The following interpreter for untyped case can be implemented (just a snippet and definitely not the final version):

def interpretUntyped = {
  // everything should keep ordering
  val reads: List[Read] = List()
  val transformations: List[Transform] = List()
  val writes: List[Write] = List()

  val inputs: List[(String, RDD[Any])] = reads.map { r =>
    // make instance of a class and typed; after that it's possible to erase types again.
    // Class.forName(r.`type`).newInstance
    // read =>
    null: (String, RDD[Any])
  }

  // along with common transform operations there can be arguable aggregate functions,
  // to rename multiple inputs
  // or to merge them into multiband input

  val reorogonizedInputs = transformations.flatMap {
    case t: TransformGroup =>
      // make instance of a class and typed; after that it's possible to erase types again.
      // Class.forName(r.`type`).newInstance
      // List[(String, RDD[Any])] => List[(String, RDD[Any])] function applied
      // casting of RDD can be incapsulated into this functions
      null: List[(String, RDD[Any])]

    case t: TransformMerge =>
      // make instance of a class and typed; after that it's possible to erase types again.
      // Class.forName(r.`type`).newInstance
      // List[(String, RDD[Any])] => List[(String, RDD[Any])] function applied
      // casting of RDD can be incapsulated into this functions
      null: List[(String, RDD[Any])]

      // no transofmration steps applied
    case _ => null: List[(String, RDD[Any])]
  }

  val generalTransformations: List[(String, RDD[Any])] = reorogonizedInputs.map {
    case p @ (tag, rdd) =>
      transformations.foldLeft(p) { case (acc, tr: Transform) =>
        // make instance of a class and typed; after that it's possible to erase types again.
        // Class.forName(r.`type`).newInstance
        // List[(String, RDD[Any])] => List[(String, RDD[Any])] functions applied
        // casting of RDD can be incapsulated into this functions
        // String as a first tuple argument can be used to be sure that transformation can be applied
        // runtime exceptions can happen: class not found, or type can't be casted
        // shapeless.cast function can be used(?)

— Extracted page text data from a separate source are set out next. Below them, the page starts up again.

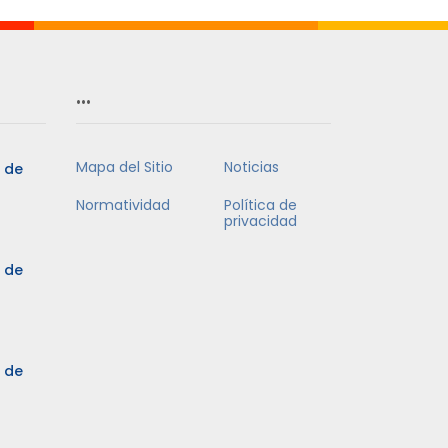
…
Mapa del Sitio
Noticias
5 de
Normatividad
Política de
privacidad
5 de
3 de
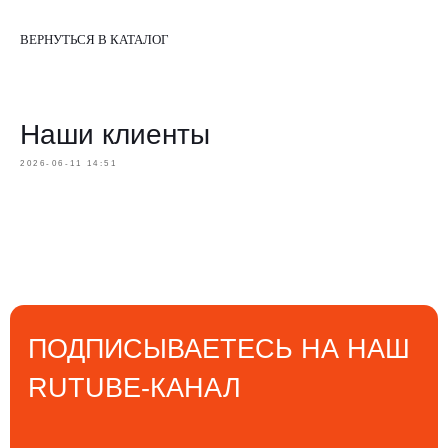
ВЕРНУТЬСЯ В КАТАЛОГ
Наши клиенты
2026-06-11 14:51
ПОДПИСЫВАЕТЕСЬ НА НАШ
RUTUBE-КАНАЛ
Там мы регулярно выкладываем
полезное видео о наших
погрузчиках и другой технике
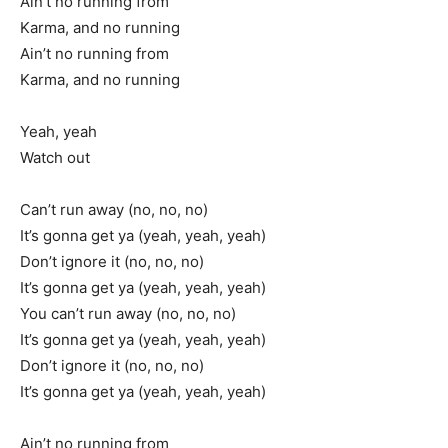
Ain’t no running from
Karma, and no running
Ain’t no running from
Karma, and no running
Yeah, yeah
Watch out
Can’t run away (no, no, no)
It’s gonna get ya (yeah, yeah, yeah)
Don’t ignore it (no, no, no)
It’s gonna get ya (yeah, yeah, yeah)
You can’t run away (no, no, no)
It’s gonna get ya (yeah, yeah, yeah)
Don’t ignore it (no, no, no)
It’s gonna get ya (yeah, yeah, yeah)
Ain’t no running from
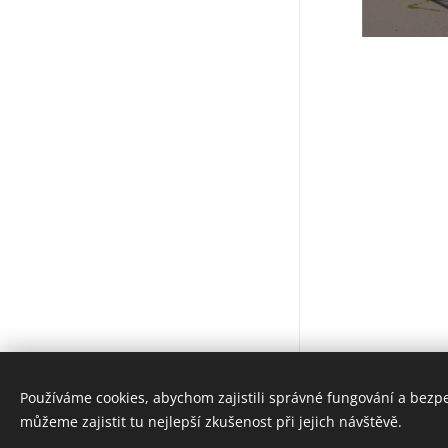
Používáme cookies, abychom zajistili správné fungování a bezp
© Pavel Dvořák, Tomáš Podařil
můžeme zajistit tu nejlepší zkušenost při jejich návštěvě.
Cookies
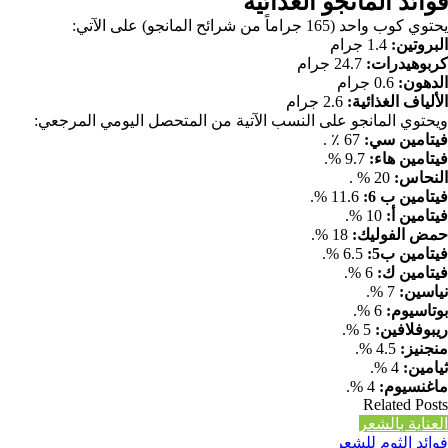
فوائد المانجو الغذائية
يحتوي كوب واحد (165 جراماً من شرائح المانجو) على الآتي:
البروتين:
1.4 جرام
كربوهيدرات:
24.7 جرام
الدهون:
0.6 جرام
الألياف الغذائية:
2.6 جرام
ويحتوي المانجو
على النسب الآتية من المتحصل اليومي المرجعي:
فيتامين سي:
67 ٪ .
فيتامين هاء:
9.7 %.
النحاس:
20 % .
فيتامين ب 6:
11.6 %.
فيتامين أ:
10 %.
حمض الفوليك:
18 %.
فيتامين ب5:
6.5 %.
فيتامين ك:
6 %.
نياسين:
7 %.
بوتاسيوم:
6 %.
ريبوفلافين:
5 %.
منجنيز:
4.5 %.
ثيامين:
4 %.
ماغنسيوم:
4 %.
Related Posts
العناية بالشعر
فوائد الثوم للشعر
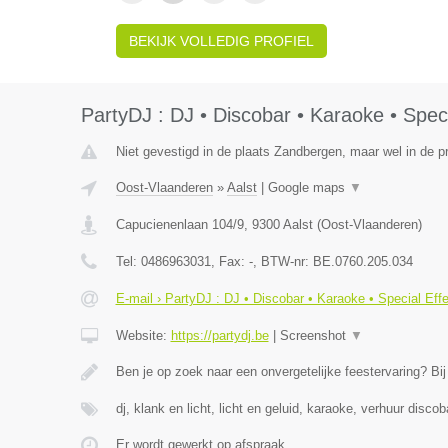
BEKIJK VOLLEDIG PROFIEL
PartyDJ : DJ • Discobar • Karaoke • Speci
Niet gevestigd in de plaats Zandbergen, maar wel in de p
Oost-Vlaanderen
»
Aalst
|
Google maps
▼
Capucienenlaan 104/9
,
9300
Aalst
(
Oost-Vlaanderen
)
Tel:
0486963031
, Fax:
-
, BTW-nr:
BE.0760.205.034
E-mail › PartyDJ : DJ • Discobar • Karaoke • Special Eff
Website:
https://partydj.be
|
Screenshot
▼
Ben je op zoek naar een onvergetelijke feestervaring? Bi
dj, klank en licht, licht en geluid, karaoke, verhuur discob
Er wordt gewerkt op afspraak.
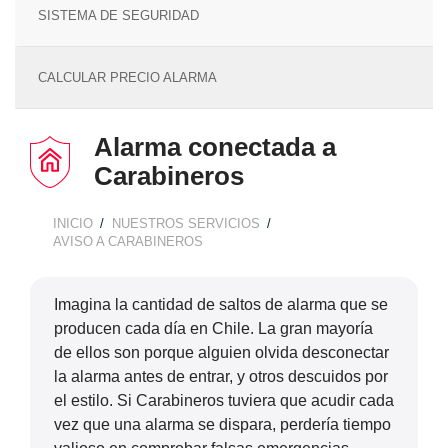
SISTEMA DE SEGURIDAD
CALCULAR PRECIO ALARMA
Alarma conectada a
Carabineros
INICIO
NUESTROS SERVICIOS
BREADCRUMB
AVISO A CARABINEROS
Imagina la cantidad de saltos de alarma que se
producen cada día en Chile. La gran mayoría
de ellos son porque alguien olvida desconectar
la alarma antes de entrar, y otros descuidos por
el estilo. Si Carabineros tuviera que acudir cada
vez que una alarma se dispara, perdería tiempo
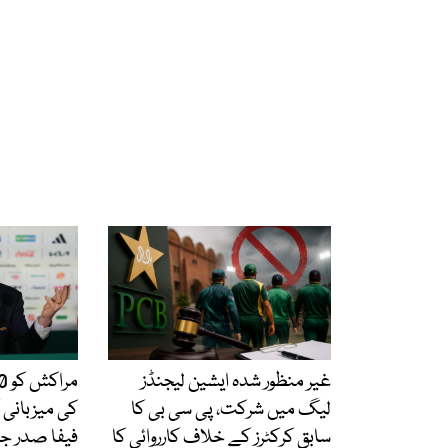
غیر منظور شدہ ایشین لیجنڈز
لیگ میں شرکت، پی سی بی کا
کی میزبانی
سابق کرکٹرز کے خلاف کارروائی کا
فیفا صدر جیا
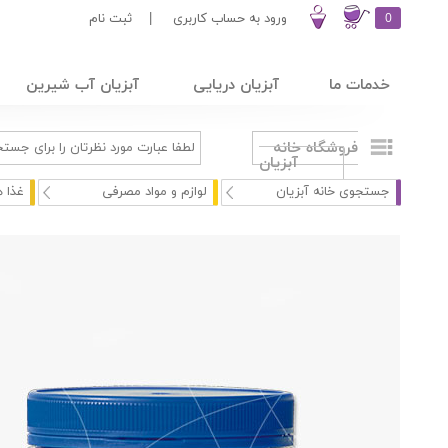
0
ورود به حساب کاربری
|
ثبت نام
خدمات ما
آبزیان دریایی
آبزیان آب شیرین
فروشگاه خانه
آبزیان
جستجوی خانه آبزیان
لوازم و مواد مصرفی
غذا ه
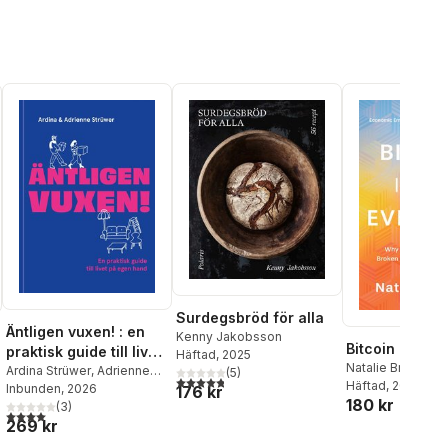
Surdegsbröd för alla
Äntligen vuxen! : en
Kenny Jakobsson
Bitcoin is for
praktisk guide till livet
Häftad
, 2025
Natalie Brunell
på egen hand
Ardina Strüwer
,
Adrienne
(
5
)
4,8
utav 5 stjärnor. Totalt antal röster:
Häftad
, 2025
Strüwer Edström
Inbunden
, 2026
176 kr
180 kr
(
3
)
4,0
utav 5 stjärnor. Totalt antal röster:
269 kr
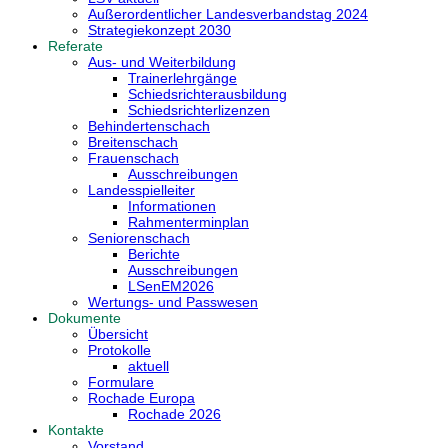
Außerordentlicher Landesverbandstag 2024
Strategiekonzept 2030
Referate
Aus- und Weiterbildung
Trainerlehrgänge
Schiedsrichterausbildung
Schiedsrichterlizenzen
Behindertenschach
Breitenschach
Frauenschach
Ausschreibungen
Landesspielleiter
Informationen
Rahmenterminplan
Seniorenschach
Berichte
Ausschreibungen
LSenEM2026
Wertungs- und Passwesen
Dokumente
Übersicht
Protokolle
aktuell
Formulare
Rochade Europa
Rochade 2026
Kontakte
Vorstand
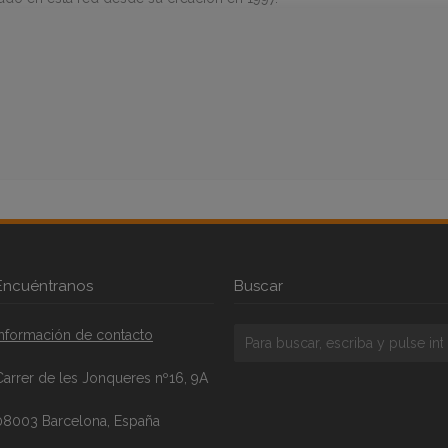
Encuéntranos
Buscar
Información de contacto
Carrer de les Jonqueres nº16, 9A
08003 Barcelona, España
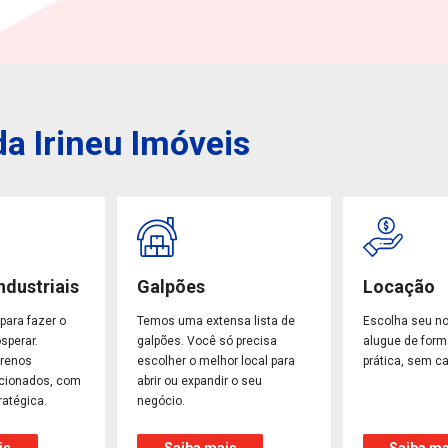
a Irineu Imóveis
ndustriais
Galpões
Locação
para fazer o
Temos uma extensa lista de
Escolha seu n
sperar.
galpões. Você só precisa
alugue de form
rrenos
escolher o melhor local para
prática, sem ca
ecionados, com
abrir ou expandir o seu
ratégica.
negócio.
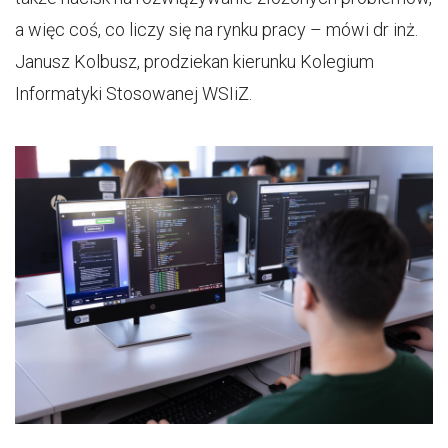
a więc coś, co liczy się na rynku pracy – mówi dr inż.
Janusz Kolbusz, prodziekan kierunku Kolegium
Informatyki Stosowanej WSIiZ.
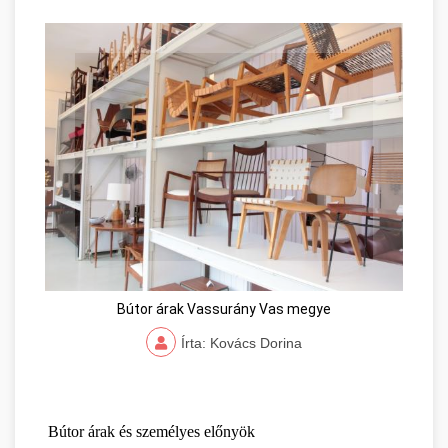
Bútor árak Vassurány Vas megye
Írta: Kovács Dorina
Bútor árak és személyes előnyök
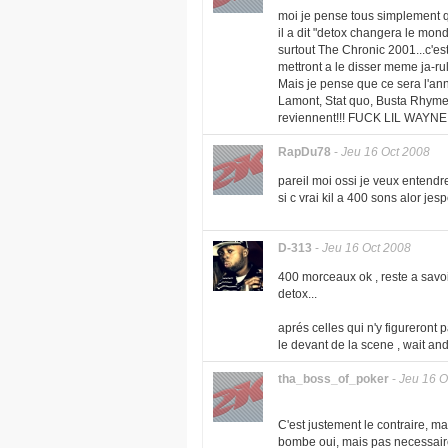
moi je pense tous simplement qu'
il a dit "detox changera le mond
surtout The Chronic 2001...c'est
mettront a le disser meme ja-rul
Mais je pense que ce sera l'a
Lamont, Stat quo, Busta Rhymes
reviennent!!! FUCK LIL WAY
RapDu78
-
Jeu 16 Oct 2008
pareil moi ossi je veux entendr
si c vrai kil a 400 sons alor je
D-313
-
Jeu 16 Oct 2008
400 morceaux ok , reste a savoir
detox...
aprés celles qui n'y figureront 
le devant de la scene , wait an
tha_boss_of_poker
-
Jeu 16 O
C'est justement le contraire, ma
bombe oui, mais pas necessairem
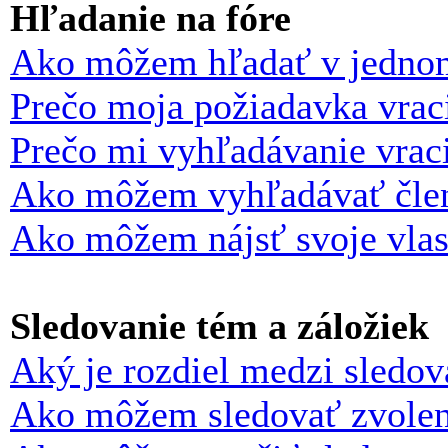
Hľadanie na fóre
Ako môžem hľadať v jednom
Prečo moja požiadavka vrac
Prečo mi vyhľadávanie vraci
Ako môžem vyhľadávať člen
Ako môžem nájsť svoje vlas
Sledovanie tém a záložiek
Aký je rozdiel medzi sledo
Ako môžem sledovať zvolen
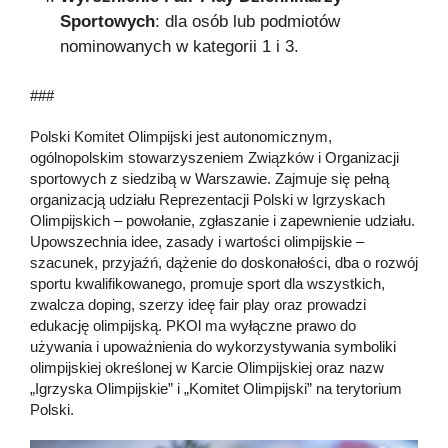
Sportowych
: dla osób lub podmiotów
nominowanych w kategorii 1 i 3.
###
Polski Komitet Olimpijski jest autonomicznym,
ogólnopolskim stowarzyszeniem Związków i Organizacji
sportowych z siedzibą w Warszawie. Zajmuje się pełną
organizacją udziału Reprezentacji Polski w Igrzyskach
Olimpijskich – powołanie, zgłaszanie i zapewnienie udziału.
Upowszechnia idee, zasady i wartości olimpijskie –
szacunek, przyjaźń, dążenie do doskonałości, dba o rozwój
sportu kwalifikowanego, promuje sport dla wszystkich,
zwalcza doping, szerzy ideę fair play oraz prowadzi
edukację olimpijską. PKOl ma wyłączne prawo do
używania i upoważnienia do wykorzystywania symboliki
olimpijskiej określonej w Karcie Olimpijskiej oraz nazw
„Igrzyska Olimpijskie” i „Komitet Olimpijski” na terytorium
Polski.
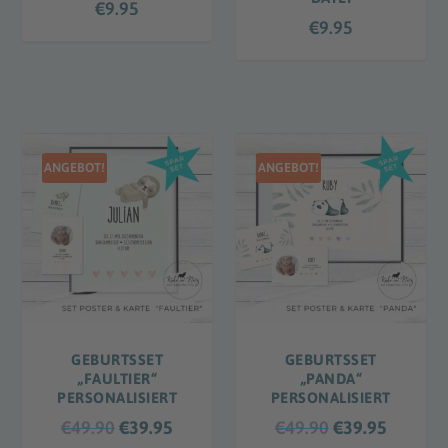
i
€
9.95
5
s
€
9.95
b
€
i
3
s
9
€
.
6
9
9
ANGEBOT!
ANGEBOT!
5
.
9
5
GEBURTSSET
GEBURTSSET
„FAULTIER“
„PANDA“
PERSONALISIERT
PERSONALISIERT
U
A
U
A
€
49.90
€
39.95
€
49.90
€
39.95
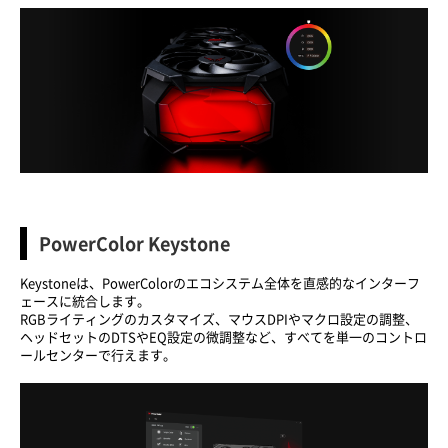
PowerColor Keystone
Keystoneは、PowerColorのエコシステム全体を直感的なインターフ
ェースに統合します。
RGBライティングのカスタマイズ、マウスDPIやマクロ設定の調整、
ヘッドセットのDTSやEQ設定の微調整など、すべてを単一のコントロ
ールセンターで行えます。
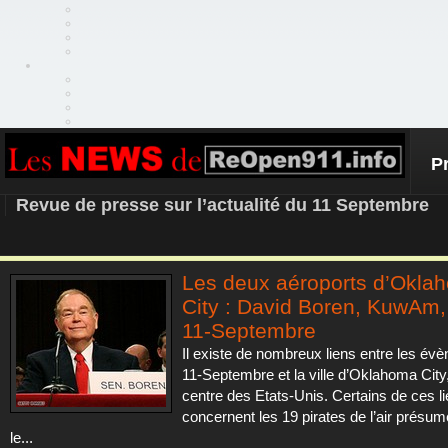
P
REOPEN911 – NEWS
Revue de presse sur l’actualité du 11 Septembre
Les deux aéroports d’Okla
City : David Boren, KuwAm, 
11-Septembre
Il existe de nombreux liens entre les év
11-Septembre et la ville d’Oklahoma City
centre des Etats-Unis. Certains de ces l
concernent les 19 pirates de l’air présum
le...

        // tr.instance.apply(acc)

        null: (String, RDD[Any])
      }
  }

  writes.collect { case w: Write =>
    // make instance of a class and typed; after that it's possible to erase types again.
    // Class.forName(r.`type`).newInstance
    // List[(String, RDD[Any])] => Boolean // Unit

    ()
  }

There can be cases to omit write steps, or to return RDDs after all transformations applied in any case. Such approach would allow to write the following expression:

// json can be AST / or a JSON string
val rdd: TileLayerRDD[SpatialKey] = Pipeline.execute[TileLayerRDD[SpatialKey](json)

However there is still a lot to explore. The most significant questions still:

  • Interpreters versions
  • When to class load a class with necessary type (during initial JSON parsing or after)
  • How to load classes dynamically (just a Class Loader or Java SPI)

Conclusion

The current input.json and output.json files were unified into pipeline.json and backend-profiles.json seems to be already fine.A new pipeline.json would allow us to construct Pipelines similar to what PDAL allows. In addition, such an approach allows us to not have complicated API extensions (aka user defined steps), which can be implemented not only be implementing separate steps itself, but just by implementing necessary functions for the transform.map instruction.